Response resp = server.get(req);
cache.put(req.uri, resp);
return resp;
}
if (!freshEnough(cached, req))
cached = revalidate(cached, req);
// We might return this entry to the requestor, so set a staleness warning as appropriate.
// Note that the response presently in the cache, if just received from a higher-level server,
// might actually not satisfy the client's freshness demands, due to time spent in transit.
// As suggested in 13.1.1 "Cache Correctness", we neither revalidate nor attach warnings to such responses.
// Thus, if the user is asking for a non-stale response, we don't attach a warning to it.
cached.warningStale = req.max_stale != -1 && isStale(cached);
// First deal with If-Unmodified-Since and If-Match. These will not normally be used
// for retrieving documents, and are not very important in this caching model.
if (req.if_unmodified_since != null &&
(cached.last_modified == null || cached.last_modified.after(req.if_unmodified_since)))
return errorResponse(412); // Precondition Failed
if (req.if_match != null &&
(cached.etag == null || !cached.etag.strongCompare(req.if_match)))
return errorResponse(412); // Precondition Failed
// Now deal with If-Modified-Since and If-None-Match, which will normally be used in
// retrieving documents from caches.
if (req.if_modified_since == null && req.if_none_match == null)
return cached;
if (req.if_modified_since != null &&
(cached.last_modified == null || cached.last_modified.after(req.if_modified_since)))

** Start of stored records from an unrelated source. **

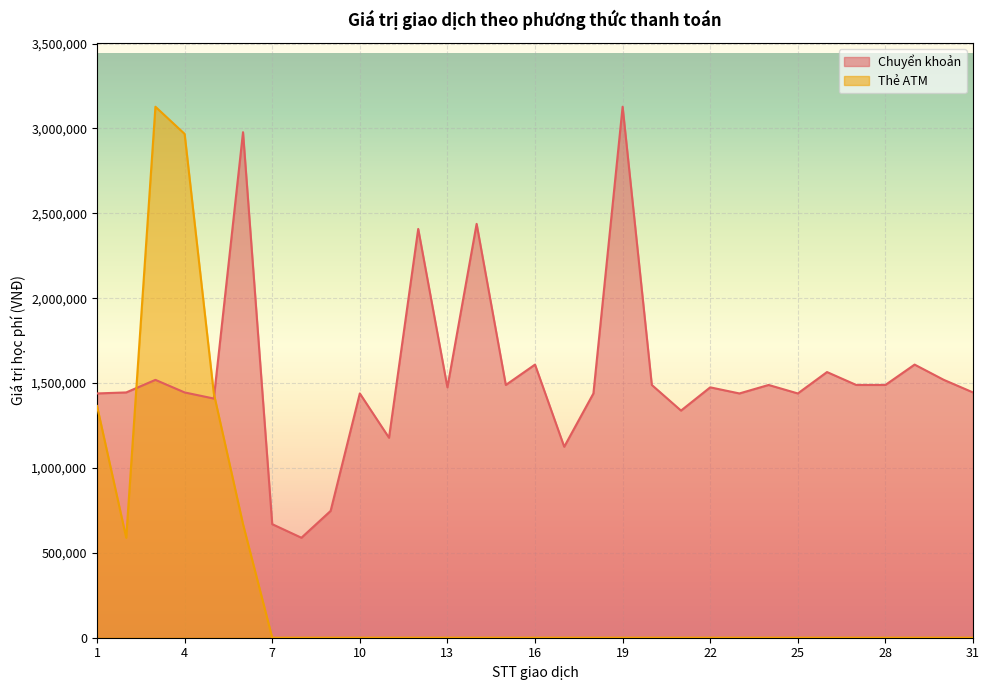

Rank the series at 1 from lowest to highest value.

Thẻ ATM, Chuyển khoản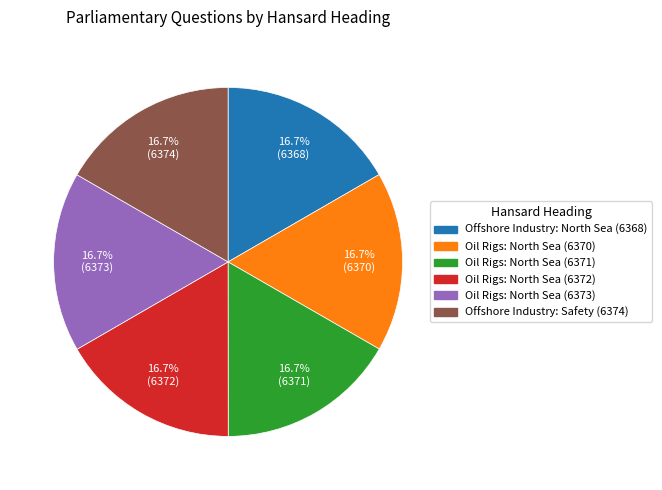

Is there any slice that represents more than half of the pie?

No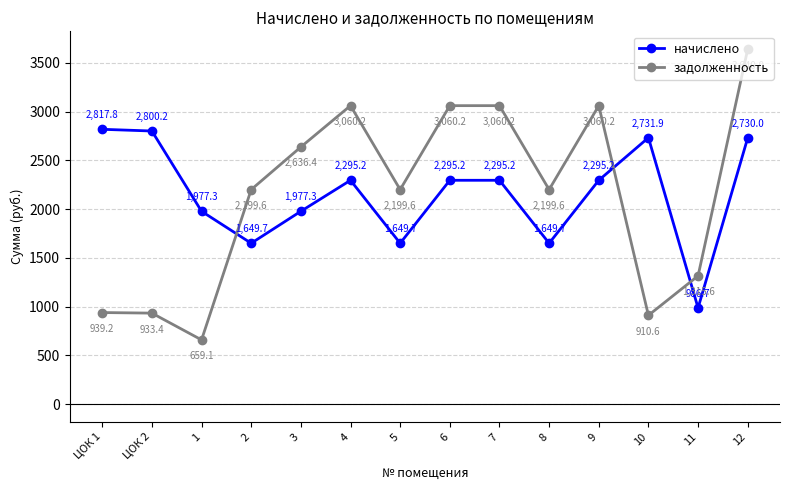

Between 3 and 7, which series saw the biggest shift?

задолженность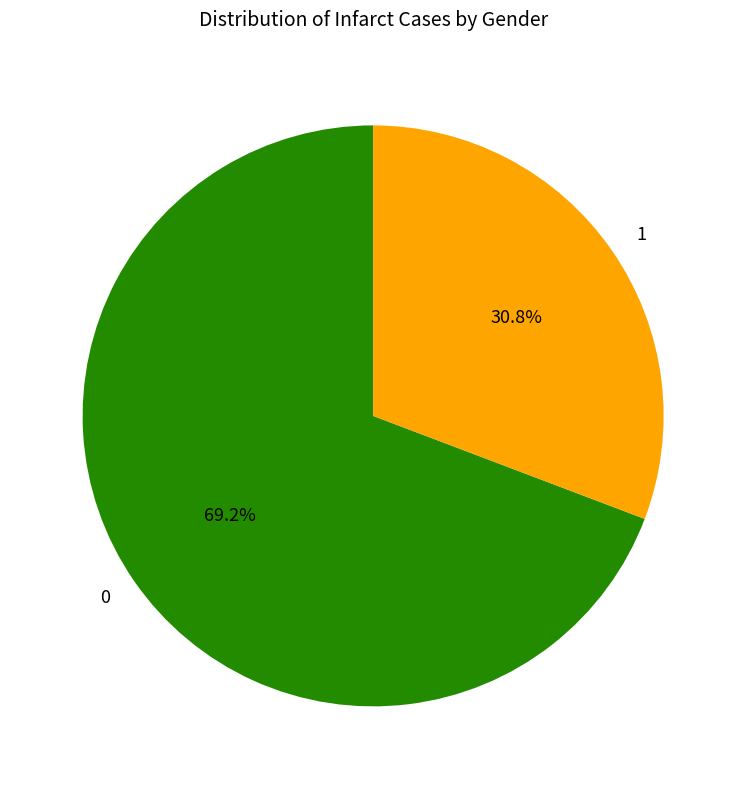

What is the ratio of the value at 1 to the value at 0?

0.4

// it has been modified, so return the whole document.
// This may happen even the etags match, if they are weak.
return cached;
if (req.if_none_match != null &&
(cached.etag == null || !cached.etag.weakCompare(req.if_none_match)))
// The etags don't match, so return the whole document.
// It would be surprising if this happened even though If-Modified-Since was specified
// and the document had apparently not been modified.
return cached;
// Now construct and return a 304 Not Modified response.
Response r = new Response(304);
r.date = cached.date;
r.etag = cached.etag;
r.expires = cached.expires;
r.max_age = cached.max_age;
// We could conceivably attach a staleness warning here sometimes, but the HTTP spec forbids it (10.3.5).
return r;
}
// utility routines and values
protected Response errorResponse(int status) {
Response r = new Response(status);
r.date = new Date();
return r;
}
public Date currentTime() { return new Date(); }
public int dateSubtract(Date d1, Date d2) {
// Return the difference (d1 - d2) between the two given Date objects, in seconds
return (int) ((d1.getTime() - d2.getTime()) / 1000);
}
public static final int Hour = 3600;
public static final int Day = 24 * Hour;
}
We have extensively examined the caching mechanisms specified in HTTP 1.1, and we found plenty to talk about even without considering ETag validators and the interaction of caching and content negotiation and ranges. We found numerous areas in which the specification is vague and suggested how to clarify it. Despite our feeling that the specification is not yet watertight, HTTP 1.1's caching is certainly a significant advance over HTTP 1.0 and on the whole, its basic mechanism seems sound: most of our criticisms are related to weaknesses in the specification, not in the design itself. We look forward eagerly to the widespread implementation of HTTP 1.1 caching and to the benefits it will provide.